**Aufgaben:**
1) Gib den Lesetext von „Fügt man Berichte“ bis einschließlich „auch Kinder seien.“ wieder und tausche dabei „Häftlingen“ gegen „Inhaftierten“ aus.
2) Welche Absichten werden im Lesetext als angeblich einzige Gründe genannt, aus denen der seit Jahrzehnten eingebleuten Doktrin zufolge noch Kriege geführt werden?

**Lesetext:**
Fügt man Berichte wie jenen der UN-Mission in Afghanistan (UNAMA) hinzu, in dem von erdrückenden Beweisen die Rede ist, daß die afghanischen Sicherheitsbehörden Gefangene systematisch foltern, schrumpfen Calvin Gibbs und Konsorten fast schon zum Regelfall der Kriegsführung eines langjährigen Besatzungsregimes und seiner einheimischen Kollaborateure zusammen. Der Bericht der UNAMA beruht auf Befragungen von 379 Häftlingen in 47 verschiedenen Gefängnissen und kommt zu dem Schluß, daß Geheimdienst und Sicherheitskräfte in mindestens sieben Haftzentren Foltermethoden anwenden, wobei unter den Opfern auch Kinder seien.

In welchem Ausmaß die NATO-Truppe ISAF an den Vorfällen beteiligt war, geht aus dem Bericht nicht hervor. In einem im September veröffentlichten ersten Bericht der UNAMA war bereits von alltäglicher und systematischer Folter in Gefängnissen der Polizei und des Geheimdienstes die Rede. Daraufhin hatte die Militärallianz angekündigt, sie werde vorerst keine Gefangenen mehr an bestimmte afghanische Haftanstalten überstellen. Zweifellos wirft eine derart verbreitete Anwendung von Folter in einem von den USA unterstützten und mitfinanzierten Gefängnissystem ernste Fragen über eine mögliche Komplizenschaft amerikanischer Behörden auf, wie es die New York Times in einem Beitrag ausdrückte. Des weiteren müsse untersucht werden, inwieweit die NATO von Informationen profitiert hat, die mittels Folter erlangt wurden. [5]

Überraschung vorzutäuschen, Empörung zu simulieren und unter Krokodilstränen gründliche Untersuchungen samt Bestrafung der Verantwortlichen anzumahnen, gehört zum Handwerkszeug moderner Kriegsführung und deren medialer Abspiegelung in der Ära der Menschenrechtskriege. Die seit Jahrzehnten eingebleute Doktrin, man führe Kriege nur noch in allerbester Absicht, nämlich zur Verteidigung der Menschenrechte, Durchsetzung der Demokratie und Beförderung des Fortschritts in kulturell rückständigen Regionen, kappt die Erinnerung an die kolonialen und imperialistischen Grausamkeiten. Sie treibt die Legalisierung westlicher Intervention voran und wirft einen Schleier der Amnesie über die Realität aktueller Waffengänge, der ernüchternde Rückschlüsse auf die eigentlichen Konsequenzen des Informationszeitalters nahelegt.

**Material:**
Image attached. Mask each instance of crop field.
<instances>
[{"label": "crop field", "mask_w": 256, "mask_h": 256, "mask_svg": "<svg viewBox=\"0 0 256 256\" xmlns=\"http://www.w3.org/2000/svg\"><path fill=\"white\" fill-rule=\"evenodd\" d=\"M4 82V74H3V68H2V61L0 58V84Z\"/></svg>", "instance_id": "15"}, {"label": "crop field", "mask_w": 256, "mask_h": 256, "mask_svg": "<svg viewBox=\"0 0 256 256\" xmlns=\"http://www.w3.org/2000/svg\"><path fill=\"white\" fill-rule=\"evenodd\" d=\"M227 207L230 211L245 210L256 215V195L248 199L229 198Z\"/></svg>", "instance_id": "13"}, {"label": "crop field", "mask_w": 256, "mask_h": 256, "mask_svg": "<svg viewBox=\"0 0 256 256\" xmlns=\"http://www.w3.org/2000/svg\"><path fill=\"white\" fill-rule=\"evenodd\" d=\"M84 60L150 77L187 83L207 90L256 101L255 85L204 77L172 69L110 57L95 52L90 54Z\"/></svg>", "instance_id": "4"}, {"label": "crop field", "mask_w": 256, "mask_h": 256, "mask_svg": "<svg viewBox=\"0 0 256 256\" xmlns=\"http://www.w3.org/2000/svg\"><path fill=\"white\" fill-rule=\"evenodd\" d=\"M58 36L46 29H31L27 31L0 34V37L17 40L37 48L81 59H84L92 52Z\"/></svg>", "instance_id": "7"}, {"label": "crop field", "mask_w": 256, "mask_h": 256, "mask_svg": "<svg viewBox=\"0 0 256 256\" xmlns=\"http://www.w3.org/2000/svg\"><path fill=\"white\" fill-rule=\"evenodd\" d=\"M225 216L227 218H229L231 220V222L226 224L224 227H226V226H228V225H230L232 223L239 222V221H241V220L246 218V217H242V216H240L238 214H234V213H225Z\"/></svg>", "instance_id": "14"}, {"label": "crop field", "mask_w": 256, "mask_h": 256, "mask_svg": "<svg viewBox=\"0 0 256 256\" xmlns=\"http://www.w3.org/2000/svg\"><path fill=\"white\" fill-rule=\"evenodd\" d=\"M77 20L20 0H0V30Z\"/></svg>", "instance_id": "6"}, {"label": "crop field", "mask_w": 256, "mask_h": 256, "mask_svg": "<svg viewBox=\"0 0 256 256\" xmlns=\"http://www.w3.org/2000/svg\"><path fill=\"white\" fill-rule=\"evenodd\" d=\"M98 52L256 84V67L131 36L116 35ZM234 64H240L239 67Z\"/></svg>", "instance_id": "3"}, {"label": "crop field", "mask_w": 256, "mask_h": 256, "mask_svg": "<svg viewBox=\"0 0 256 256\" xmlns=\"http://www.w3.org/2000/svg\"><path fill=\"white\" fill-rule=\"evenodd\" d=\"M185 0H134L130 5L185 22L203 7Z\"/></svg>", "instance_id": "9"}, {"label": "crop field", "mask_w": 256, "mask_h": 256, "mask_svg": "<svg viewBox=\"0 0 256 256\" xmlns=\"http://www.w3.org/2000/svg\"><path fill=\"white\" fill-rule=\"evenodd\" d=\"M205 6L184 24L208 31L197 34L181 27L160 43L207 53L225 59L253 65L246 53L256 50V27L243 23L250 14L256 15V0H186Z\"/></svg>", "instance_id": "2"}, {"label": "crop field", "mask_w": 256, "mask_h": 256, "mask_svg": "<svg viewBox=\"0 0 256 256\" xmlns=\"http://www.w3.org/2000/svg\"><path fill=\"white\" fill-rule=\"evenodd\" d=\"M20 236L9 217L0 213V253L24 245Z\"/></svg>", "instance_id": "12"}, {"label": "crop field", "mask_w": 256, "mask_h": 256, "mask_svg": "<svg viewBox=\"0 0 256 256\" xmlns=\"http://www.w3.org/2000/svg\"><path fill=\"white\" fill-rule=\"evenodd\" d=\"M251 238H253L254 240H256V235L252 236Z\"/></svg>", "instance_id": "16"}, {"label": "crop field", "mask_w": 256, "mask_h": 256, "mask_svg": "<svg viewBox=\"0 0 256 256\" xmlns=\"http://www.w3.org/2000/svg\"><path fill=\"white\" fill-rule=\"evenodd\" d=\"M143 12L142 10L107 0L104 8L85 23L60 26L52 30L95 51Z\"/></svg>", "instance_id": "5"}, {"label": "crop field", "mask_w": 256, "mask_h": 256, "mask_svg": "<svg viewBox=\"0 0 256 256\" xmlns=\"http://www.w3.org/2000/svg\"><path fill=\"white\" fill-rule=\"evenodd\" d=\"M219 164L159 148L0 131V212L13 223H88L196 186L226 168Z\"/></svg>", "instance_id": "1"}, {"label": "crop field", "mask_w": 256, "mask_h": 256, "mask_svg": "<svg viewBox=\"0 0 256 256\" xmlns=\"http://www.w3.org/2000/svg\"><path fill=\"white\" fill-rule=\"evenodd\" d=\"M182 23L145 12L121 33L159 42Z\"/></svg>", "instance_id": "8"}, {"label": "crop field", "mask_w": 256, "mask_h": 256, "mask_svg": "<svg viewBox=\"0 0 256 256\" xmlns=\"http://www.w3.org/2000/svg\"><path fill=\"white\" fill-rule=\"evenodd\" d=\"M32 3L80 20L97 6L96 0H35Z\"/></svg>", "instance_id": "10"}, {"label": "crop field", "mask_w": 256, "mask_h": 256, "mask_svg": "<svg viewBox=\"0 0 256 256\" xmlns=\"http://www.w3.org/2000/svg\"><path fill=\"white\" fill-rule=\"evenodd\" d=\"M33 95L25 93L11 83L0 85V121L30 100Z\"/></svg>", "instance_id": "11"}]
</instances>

---

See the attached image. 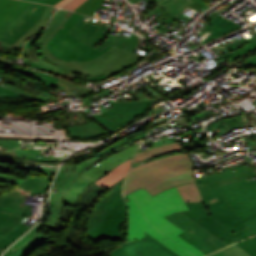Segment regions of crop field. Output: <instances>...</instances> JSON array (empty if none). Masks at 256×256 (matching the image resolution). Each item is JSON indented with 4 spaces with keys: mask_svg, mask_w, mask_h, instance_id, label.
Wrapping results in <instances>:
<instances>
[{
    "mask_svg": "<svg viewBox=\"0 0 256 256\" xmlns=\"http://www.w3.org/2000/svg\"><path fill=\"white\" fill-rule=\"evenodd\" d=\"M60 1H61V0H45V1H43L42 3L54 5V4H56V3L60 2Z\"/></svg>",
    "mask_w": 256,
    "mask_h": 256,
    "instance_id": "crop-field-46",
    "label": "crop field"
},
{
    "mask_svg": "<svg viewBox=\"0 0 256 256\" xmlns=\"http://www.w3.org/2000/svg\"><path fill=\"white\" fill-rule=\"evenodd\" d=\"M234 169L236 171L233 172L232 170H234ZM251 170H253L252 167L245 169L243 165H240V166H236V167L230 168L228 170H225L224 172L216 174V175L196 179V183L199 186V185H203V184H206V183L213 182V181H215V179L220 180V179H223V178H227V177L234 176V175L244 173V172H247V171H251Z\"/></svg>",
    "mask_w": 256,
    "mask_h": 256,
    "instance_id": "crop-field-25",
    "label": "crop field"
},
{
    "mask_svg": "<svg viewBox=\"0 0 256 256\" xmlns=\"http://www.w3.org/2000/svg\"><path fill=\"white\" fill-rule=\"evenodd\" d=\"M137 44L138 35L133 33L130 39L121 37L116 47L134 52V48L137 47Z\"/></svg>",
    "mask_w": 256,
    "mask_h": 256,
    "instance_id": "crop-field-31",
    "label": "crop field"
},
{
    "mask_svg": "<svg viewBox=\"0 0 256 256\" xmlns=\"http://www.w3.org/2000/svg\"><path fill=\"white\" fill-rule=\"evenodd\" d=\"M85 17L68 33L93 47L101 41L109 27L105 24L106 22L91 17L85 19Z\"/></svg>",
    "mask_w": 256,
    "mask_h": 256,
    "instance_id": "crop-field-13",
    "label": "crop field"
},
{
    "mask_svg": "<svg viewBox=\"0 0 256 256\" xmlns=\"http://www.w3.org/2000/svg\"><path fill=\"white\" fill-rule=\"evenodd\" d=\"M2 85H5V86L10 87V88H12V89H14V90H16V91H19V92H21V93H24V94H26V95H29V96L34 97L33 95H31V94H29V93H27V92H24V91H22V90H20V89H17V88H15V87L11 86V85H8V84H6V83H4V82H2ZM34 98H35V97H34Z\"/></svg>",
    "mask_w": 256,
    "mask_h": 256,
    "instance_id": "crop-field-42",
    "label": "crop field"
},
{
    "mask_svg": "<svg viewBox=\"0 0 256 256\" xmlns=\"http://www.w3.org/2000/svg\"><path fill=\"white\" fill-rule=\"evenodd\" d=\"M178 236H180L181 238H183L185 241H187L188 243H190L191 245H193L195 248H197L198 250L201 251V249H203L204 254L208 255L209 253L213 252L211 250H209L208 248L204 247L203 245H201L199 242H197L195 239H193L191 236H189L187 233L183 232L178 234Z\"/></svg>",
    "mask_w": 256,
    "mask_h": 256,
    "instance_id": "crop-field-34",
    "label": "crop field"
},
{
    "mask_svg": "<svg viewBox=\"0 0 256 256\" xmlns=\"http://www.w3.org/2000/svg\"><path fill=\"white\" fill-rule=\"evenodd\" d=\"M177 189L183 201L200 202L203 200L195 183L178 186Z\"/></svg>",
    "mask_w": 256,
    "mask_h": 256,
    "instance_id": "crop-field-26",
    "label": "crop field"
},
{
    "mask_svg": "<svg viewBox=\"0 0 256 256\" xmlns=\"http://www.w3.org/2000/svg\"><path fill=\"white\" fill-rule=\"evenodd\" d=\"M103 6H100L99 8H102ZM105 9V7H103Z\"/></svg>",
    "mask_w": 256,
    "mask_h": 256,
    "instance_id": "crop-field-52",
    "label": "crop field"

**Erwartete Ergebnisse:**
1)
Fügt man Berichte wie jenen der UN-Mission in Afghanistan (UNAMA) hinzu, in dem von erdrückenden Beweisen die Rede ist, daß die afghanischen Sicherheitsbehörden Gefangene systematisch foltern, schrumpfen Calvin Gibbs und Konsorten fast schon zum Regelfall der Kriegsführung eines langjährigen Besatzungsregimes und seiner einheimischen Kollaborateure zusammen. Der Bericht der UNAMA beruht auf Befragungen von 379 Inhaftierten in 47 verschiedenen Gefängnissen und kommt zu dem Schluß, daß Geheimdienst und Sicherheitskräfte in mindestens sieben Haftzentren Foltermethoden anwenden, wobei unter den Opfern auch Kinder seien.

2)
- Verteidigung der Menschenrechte
- Durchsetzung der Demokratie
- Beförderung des Fortschritts in kulturell rückständigen Regionen